On Sunday, Netanyahu condemned “wild incitement” against Israel’s ultra-Orthodox community amid the coronavirus outbreak, in a statement apparently aimed, at least in part, at a prominent TV anchor who angered many over the weekend by saying the community didn’t accept the state or respect its authority.
Many in the ultra-Orthodox community initially dismissed social distancing regulations, which officials say has led to the high rate of infection in Haredi-majority cities and neighborhoods.
In a statement, Netanyahu said the Haredi public had “internalized” the danger of the virus and the Health Ministry restrictions meant to curb its spread. “The coronavirus epidemic doesn’t differentiate between ultra-Orthodox and secular, between Arabs and Jews. We don’t either. This war is all of ours,” he said.
While the statement did not name the source of the alleged incitement, it appeared to be aimed in part at Rina Matsliah, a Channel 12 news presenter who came under fire after she launched into a diatribe about the community on live TV Friday and appeared to accuse all Haredim of violating the health directives.
Speaking during a news roundtable, Matsliah said the virus crisis marked an opportunity for the state to shift the way it deals with the ultra-Orthodox community, which she said has never accepted the state’s authority: “The Haredim need to learn, they need to accept the state, for better or worse… This relationship must change. It cannot continue that the ultra-Orthodox feel the state’s authority doesn’t apply to them.”
Speaking to the Sephardic Chief Rabbi of Jerusalem Shlomo Amar on Sunday, Rivlin warned against blaming any specific community for the ongoing coronavirus crisis.
“Today, I want to speak out strongly against the voices I hear criticizing the ultra-Orthodox community: We are brothers and sisters and mutual responsibility is our guiding light. We must not make false accusations that one or another group is spreading the disease, and we must certainly not attack a whole community because of the bad deeds of individuals, which happens in every society,” Rivlin said, adding, “we must also not make generalizations about a whole community, the vast majority of which is carrying out the instructions of the Health Ministry in these difficult days leading up to Passover.”
The predominantly ultra-Orthodox city of Bnei Brak, with its roughly 200,000 residents, has had one of Israel’s largest outbreaks of the coronavirus, with 1,323 confirmed cases as of Sunday morning — nearly as many as Jerusalem, which has the largest tally according to Health Ministry data from Sunday.
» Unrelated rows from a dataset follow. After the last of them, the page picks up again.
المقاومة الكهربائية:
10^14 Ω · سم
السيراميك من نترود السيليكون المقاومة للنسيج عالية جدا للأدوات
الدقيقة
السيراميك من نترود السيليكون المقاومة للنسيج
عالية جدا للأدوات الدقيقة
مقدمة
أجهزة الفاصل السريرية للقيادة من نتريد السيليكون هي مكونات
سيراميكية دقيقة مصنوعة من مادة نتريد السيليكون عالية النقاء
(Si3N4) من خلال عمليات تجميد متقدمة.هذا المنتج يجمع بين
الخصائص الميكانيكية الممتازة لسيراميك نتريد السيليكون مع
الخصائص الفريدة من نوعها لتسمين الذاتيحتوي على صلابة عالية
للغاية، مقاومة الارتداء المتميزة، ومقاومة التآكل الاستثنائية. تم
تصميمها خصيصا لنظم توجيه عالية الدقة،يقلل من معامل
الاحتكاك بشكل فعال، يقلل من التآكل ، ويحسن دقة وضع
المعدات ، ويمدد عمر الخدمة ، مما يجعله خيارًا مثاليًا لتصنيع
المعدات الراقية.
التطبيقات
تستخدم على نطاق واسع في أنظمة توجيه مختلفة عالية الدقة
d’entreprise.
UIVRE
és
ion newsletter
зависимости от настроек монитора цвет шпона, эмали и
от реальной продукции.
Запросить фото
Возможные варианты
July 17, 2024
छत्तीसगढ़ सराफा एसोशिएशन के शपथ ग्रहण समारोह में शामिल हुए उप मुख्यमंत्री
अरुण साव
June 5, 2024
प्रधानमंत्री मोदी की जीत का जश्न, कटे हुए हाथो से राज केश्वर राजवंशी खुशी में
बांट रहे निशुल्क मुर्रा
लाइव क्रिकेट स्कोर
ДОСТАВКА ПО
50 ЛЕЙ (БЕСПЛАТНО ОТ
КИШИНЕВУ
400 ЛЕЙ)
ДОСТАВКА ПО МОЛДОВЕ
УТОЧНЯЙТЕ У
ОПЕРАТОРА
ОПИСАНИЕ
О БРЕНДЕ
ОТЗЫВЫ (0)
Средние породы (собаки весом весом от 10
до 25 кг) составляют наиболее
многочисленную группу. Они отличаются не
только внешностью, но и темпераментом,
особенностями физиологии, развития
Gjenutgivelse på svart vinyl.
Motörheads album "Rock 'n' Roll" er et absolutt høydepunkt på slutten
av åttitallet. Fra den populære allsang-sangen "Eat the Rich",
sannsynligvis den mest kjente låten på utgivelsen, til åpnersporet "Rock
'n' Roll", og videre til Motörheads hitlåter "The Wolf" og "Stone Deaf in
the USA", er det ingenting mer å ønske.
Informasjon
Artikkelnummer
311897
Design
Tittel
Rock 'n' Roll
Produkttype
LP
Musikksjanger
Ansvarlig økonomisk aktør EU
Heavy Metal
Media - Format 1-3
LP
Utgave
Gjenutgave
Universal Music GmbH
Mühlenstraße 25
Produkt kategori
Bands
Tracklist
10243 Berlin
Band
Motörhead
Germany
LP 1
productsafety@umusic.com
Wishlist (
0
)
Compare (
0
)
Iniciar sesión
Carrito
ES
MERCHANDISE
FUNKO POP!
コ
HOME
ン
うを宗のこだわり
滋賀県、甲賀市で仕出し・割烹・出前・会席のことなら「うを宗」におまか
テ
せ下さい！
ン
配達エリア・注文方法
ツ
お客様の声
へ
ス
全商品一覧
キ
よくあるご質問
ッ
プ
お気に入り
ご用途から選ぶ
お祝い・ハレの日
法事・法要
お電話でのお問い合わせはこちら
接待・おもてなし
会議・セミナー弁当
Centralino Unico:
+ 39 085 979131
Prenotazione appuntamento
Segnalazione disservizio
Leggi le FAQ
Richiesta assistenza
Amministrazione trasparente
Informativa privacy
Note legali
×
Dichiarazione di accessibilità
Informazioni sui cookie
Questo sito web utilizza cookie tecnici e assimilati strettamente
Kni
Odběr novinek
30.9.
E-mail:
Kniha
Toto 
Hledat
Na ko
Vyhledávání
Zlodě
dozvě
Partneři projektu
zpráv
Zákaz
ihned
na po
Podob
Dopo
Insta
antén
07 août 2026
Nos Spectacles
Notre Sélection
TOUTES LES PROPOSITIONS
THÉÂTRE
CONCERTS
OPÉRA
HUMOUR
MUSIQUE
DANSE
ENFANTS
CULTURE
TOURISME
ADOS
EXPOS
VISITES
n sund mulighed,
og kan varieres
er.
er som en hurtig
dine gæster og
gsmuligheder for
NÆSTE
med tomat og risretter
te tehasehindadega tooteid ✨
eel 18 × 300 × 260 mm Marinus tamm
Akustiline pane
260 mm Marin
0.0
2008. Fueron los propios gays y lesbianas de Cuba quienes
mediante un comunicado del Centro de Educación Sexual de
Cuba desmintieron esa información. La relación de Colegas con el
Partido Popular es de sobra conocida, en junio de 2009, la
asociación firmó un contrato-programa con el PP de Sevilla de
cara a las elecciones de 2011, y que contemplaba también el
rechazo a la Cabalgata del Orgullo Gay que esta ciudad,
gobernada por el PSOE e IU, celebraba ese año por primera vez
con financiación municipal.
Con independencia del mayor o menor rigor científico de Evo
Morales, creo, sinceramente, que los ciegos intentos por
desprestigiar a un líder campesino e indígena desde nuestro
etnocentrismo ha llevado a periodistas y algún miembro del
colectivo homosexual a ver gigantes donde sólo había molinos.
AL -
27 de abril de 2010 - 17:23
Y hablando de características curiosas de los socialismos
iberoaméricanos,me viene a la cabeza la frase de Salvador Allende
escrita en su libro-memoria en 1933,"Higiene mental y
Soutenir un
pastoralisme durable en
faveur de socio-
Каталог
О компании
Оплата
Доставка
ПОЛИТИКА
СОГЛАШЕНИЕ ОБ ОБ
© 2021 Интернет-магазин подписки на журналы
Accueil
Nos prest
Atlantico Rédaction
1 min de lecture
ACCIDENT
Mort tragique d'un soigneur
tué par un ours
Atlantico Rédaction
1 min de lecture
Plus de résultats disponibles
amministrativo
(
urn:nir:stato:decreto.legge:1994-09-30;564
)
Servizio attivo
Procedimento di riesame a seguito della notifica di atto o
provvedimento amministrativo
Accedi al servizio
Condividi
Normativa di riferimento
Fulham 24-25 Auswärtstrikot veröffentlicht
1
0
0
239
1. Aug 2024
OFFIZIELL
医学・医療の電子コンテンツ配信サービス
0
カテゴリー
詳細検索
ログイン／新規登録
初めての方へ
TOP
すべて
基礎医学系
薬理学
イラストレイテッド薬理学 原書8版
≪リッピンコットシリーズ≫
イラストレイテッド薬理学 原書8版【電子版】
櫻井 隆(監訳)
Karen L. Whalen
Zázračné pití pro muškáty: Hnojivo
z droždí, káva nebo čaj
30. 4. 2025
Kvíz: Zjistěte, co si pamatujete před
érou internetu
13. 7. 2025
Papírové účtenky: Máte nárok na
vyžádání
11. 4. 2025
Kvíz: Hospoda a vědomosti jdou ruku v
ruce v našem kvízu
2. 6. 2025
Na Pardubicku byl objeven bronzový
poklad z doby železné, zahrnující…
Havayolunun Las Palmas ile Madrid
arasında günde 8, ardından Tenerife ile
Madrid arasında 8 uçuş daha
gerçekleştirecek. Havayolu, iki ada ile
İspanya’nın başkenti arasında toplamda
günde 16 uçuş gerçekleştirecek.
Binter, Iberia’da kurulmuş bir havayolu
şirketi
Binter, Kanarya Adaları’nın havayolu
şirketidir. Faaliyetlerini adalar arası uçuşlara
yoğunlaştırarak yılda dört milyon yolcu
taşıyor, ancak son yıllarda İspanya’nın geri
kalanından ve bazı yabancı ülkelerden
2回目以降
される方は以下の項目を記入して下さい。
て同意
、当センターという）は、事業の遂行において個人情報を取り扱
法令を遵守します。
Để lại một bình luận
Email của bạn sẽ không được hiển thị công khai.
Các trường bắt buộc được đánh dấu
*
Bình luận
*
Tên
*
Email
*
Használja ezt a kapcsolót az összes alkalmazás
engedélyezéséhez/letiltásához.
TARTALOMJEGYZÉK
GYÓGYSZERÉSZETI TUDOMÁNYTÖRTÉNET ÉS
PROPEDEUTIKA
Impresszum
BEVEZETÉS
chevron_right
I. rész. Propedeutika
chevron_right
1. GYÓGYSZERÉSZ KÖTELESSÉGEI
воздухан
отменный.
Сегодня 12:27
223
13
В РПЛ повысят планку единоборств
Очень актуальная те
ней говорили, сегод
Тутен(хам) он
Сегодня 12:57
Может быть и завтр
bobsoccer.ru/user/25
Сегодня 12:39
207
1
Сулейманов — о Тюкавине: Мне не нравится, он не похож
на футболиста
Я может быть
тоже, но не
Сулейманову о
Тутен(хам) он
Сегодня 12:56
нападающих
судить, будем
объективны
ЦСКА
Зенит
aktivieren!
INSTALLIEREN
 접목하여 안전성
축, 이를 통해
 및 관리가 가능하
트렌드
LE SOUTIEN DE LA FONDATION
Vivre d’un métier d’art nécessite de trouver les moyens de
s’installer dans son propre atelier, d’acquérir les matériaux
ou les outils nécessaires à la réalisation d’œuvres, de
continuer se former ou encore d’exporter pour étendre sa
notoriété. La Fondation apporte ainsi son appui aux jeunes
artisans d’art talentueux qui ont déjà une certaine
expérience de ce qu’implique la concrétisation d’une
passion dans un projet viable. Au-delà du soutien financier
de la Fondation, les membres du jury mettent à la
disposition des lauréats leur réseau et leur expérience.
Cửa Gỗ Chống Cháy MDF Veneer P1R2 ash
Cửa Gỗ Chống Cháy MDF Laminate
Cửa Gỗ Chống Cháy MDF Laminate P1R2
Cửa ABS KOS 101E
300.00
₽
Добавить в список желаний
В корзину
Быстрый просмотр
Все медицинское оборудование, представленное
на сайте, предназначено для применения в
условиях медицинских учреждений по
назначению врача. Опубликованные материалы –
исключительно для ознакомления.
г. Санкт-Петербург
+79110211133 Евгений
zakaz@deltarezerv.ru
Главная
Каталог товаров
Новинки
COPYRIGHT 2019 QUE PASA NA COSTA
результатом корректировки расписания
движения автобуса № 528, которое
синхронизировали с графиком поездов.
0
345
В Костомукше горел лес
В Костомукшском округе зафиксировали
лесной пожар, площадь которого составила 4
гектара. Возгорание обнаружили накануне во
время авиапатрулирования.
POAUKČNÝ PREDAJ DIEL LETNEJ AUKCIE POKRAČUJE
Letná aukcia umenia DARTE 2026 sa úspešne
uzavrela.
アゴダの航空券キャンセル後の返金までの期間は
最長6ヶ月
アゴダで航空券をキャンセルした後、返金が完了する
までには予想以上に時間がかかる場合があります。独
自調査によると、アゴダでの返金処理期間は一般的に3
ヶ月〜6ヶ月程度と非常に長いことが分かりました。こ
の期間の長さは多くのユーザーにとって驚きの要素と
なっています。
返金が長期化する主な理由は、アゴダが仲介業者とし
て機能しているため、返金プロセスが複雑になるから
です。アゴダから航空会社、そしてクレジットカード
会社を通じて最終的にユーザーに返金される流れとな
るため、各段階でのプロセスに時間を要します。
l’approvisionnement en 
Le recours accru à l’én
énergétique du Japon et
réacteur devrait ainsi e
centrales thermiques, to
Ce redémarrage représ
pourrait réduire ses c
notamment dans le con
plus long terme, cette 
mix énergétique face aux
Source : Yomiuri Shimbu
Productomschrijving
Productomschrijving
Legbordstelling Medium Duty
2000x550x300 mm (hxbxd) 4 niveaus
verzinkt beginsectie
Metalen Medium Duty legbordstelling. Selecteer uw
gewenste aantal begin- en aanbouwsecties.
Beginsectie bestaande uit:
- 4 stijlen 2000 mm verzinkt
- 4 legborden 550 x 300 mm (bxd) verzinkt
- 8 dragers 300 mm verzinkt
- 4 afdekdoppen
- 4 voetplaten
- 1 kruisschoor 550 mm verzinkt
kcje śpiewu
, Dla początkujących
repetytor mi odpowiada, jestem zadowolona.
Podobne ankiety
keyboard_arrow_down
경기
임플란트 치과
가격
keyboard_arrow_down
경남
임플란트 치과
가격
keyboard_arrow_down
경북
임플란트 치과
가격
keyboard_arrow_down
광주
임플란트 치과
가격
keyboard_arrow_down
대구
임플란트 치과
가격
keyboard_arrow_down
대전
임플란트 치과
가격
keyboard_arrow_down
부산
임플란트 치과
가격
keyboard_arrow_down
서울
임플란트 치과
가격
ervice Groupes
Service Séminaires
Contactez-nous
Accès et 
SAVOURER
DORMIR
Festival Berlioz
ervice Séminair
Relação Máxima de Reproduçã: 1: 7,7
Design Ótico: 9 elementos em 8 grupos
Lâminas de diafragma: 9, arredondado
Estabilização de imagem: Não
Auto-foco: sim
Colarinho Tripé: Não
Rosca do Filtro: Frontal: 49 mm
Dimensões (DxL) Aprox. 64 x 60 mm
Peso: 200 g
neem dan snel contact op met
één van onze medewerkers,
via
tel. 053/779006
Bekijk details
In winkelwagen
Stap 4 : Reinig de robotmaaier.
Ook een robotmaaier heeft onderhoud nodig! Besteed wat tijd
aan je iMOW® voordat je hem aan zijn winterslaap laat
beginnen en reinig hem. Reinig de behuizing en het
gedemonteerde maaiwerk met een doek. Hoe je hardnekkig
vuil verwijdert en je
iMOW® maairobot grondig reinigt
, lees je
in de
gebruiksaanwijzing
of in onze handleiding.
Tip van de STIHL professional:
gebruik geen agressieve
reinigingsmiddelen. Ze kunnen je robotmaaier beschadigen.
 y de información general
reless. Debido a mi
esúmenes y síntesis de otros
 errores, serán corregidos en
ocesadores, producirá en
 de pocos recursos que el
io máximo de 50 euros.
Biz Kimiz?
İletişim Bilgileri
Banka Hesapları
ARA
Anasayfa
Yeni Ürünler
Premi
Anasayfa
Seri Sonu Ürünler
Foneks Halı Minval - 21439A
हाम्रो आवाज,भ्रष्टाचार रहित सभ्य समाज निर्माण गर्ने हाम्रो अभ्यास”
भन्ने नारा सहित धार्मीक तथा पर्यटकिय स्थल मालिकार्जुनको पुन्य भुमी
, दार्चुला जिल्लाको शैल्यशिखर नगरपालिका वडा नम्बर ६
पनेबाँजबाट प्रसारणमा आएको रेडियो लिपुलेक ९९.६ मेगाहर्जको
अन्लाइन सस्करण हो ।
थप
Bnei Brak is one-fifth the size of the capital.
Thousands more people in the city are thought to possibly have the disease but remain untested, either due to medical authorities’ inability to do so or out of individuals’ fears of being quarantined.
Bnei Brak has been declared a “restricted zone” and was closed off by police on Friday morning to stem the outbreak.
Ministers were set Monday to rule on enforcing a tighter closure over eight cities and 15 ultra-Orthodox neighborhoods in Jerusalem to stem the coronavirus outbreak.
The disease has claimed the lives of at least 51 people in Israel as of Monday morning, with over 8,400 people confirmed to be carriers of the virus.